In this increasingly bitter environment, up becomes down and vice versa. Common sense--by definition, an attempt to map real world complexities based on practicalities rather than internally coherent constructs and loyalties--is tossed aside in favor of doubling down on the simplified precepts of the ideology.
We end up arguing about internally coherent simplifications, none of which do a productive job of mapping the real world, and accusations and raw emotions replace rationality. We are raging, spittle flying, demanding everyone agree with us that 100 angels can dance on the head of pin, not 10 and not 1,000.
How can we trust anyone who so adamantly clings to such wrong-headed ideas? We can't, so social trust plummets accordingly.
Those without any ideological faith watch the emotional fireworks with stunned amazement. So you think Dallas should be nuked because you hate the Cowboys? Um, okay.... But does nuking the Cowboys really clear your team's path to the Super Bowl?
The more the real world unravels into complex uncertainties, the greater our need to cling to certainties as the source of our internal security and hope. Rather than see the failure of all internally coherent but increasingly incoherent constructs to map the real world as the core problem, we see those with different ideological beliefs as the problem.
If we managed to set all ideological beliefs and constructs aside for a brief moment, is there anything we might agree on? As a thought experiment, imagine an AI project tasked with providing solutions to the core threats to our future stability and security. Is there anything the program might suggest that we could agree on?
How about accountability and transparency? Can we agree on the practical value of making those wielding power accountable for their actions and decisions? Can anyone contest the practicality of demanding an honest, transparent, accurate accounting of public funds and publicly traded private-sector enterprises? Can anyone contest that transparency is the foundation of sound decision-making?

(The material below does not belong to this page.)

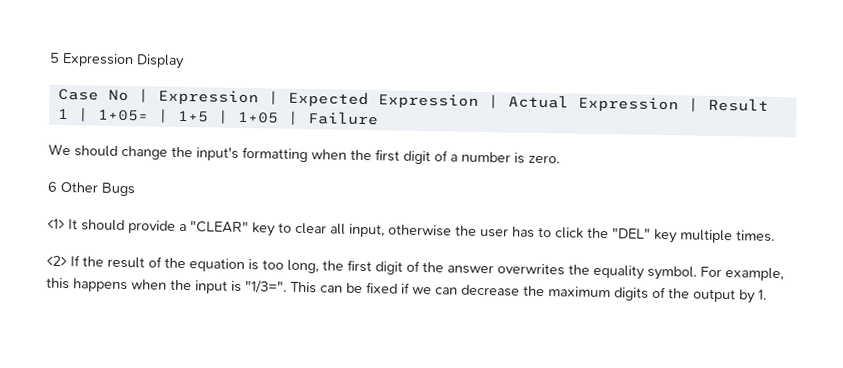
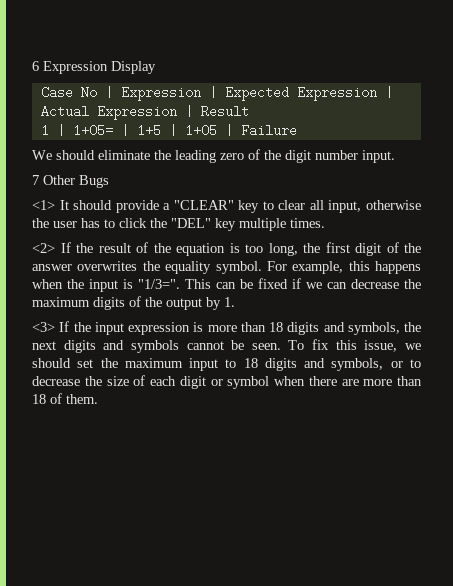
[49,52,60,63] 5 -> [32,61,39,71] 6
[121,145,560,165] [47,181,57,192] change the input's formatting when the first digit of a number is zero. // 6 -> [98,149,395,163] [32,175,39,185] eliminate the leading zero of the digit number input. // 7
(767, 294) none -> [32,321,421,335] [32,339,421,353] [32,358,421,371] [32,375,422,389] [32,393,98,404] // <3> If the input expression is more than 18 digits and symbols, the next digits and symbols cannot be seen. To fix this issue, we should set the maximum input to 18 digits and symbols, or to decrease the size of each digit or symbol when there are more than 18 of them.

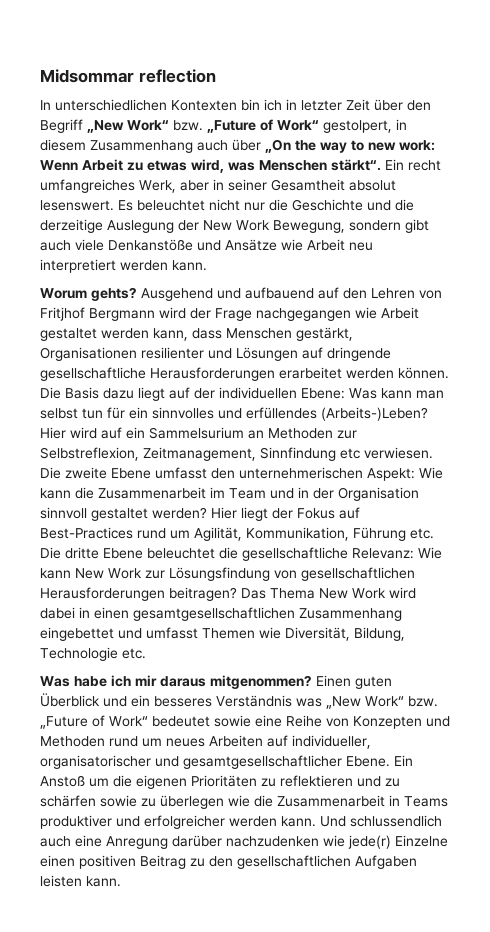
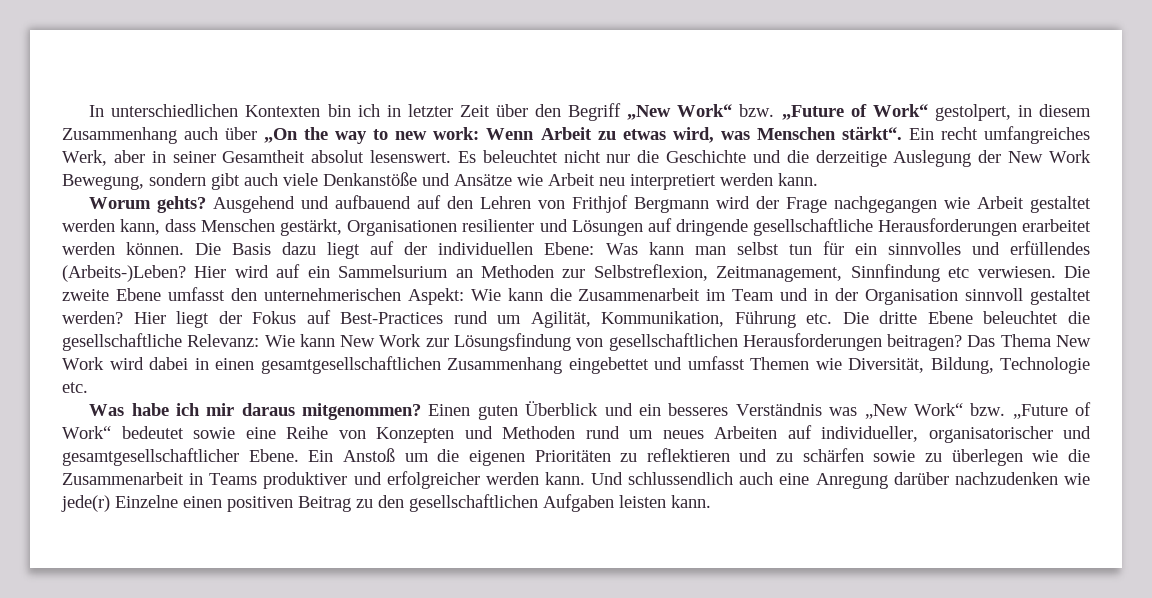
[40,69,216,83] Midsommar reflection // -> (89, 111) none
[40,307,85,321] Fritjhof -> [572,195,629,213] Frithjof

Just the experiment of setting aside ideological certainties for a moment would be instructive. The irony here is the more the real world changes in ways that don't map simplistic ideologies, the greater our urgency to cling even harder to the simplicities we've invested with our identity and loyalty, and the stronger our instinct to lash out at anyone who disagrees with us, as if their disagreement is the problem, rather than the real-world complexities that no simple construct can map with any functional utility.
Rather than nuking Dallas, maybe finding some sort of practical, common-sense middle ground might be the wiser course, even though it goes against every fiber of our hard-wired instincts to circle the wagons to defend the one true construct and declare those who disagree as the problem.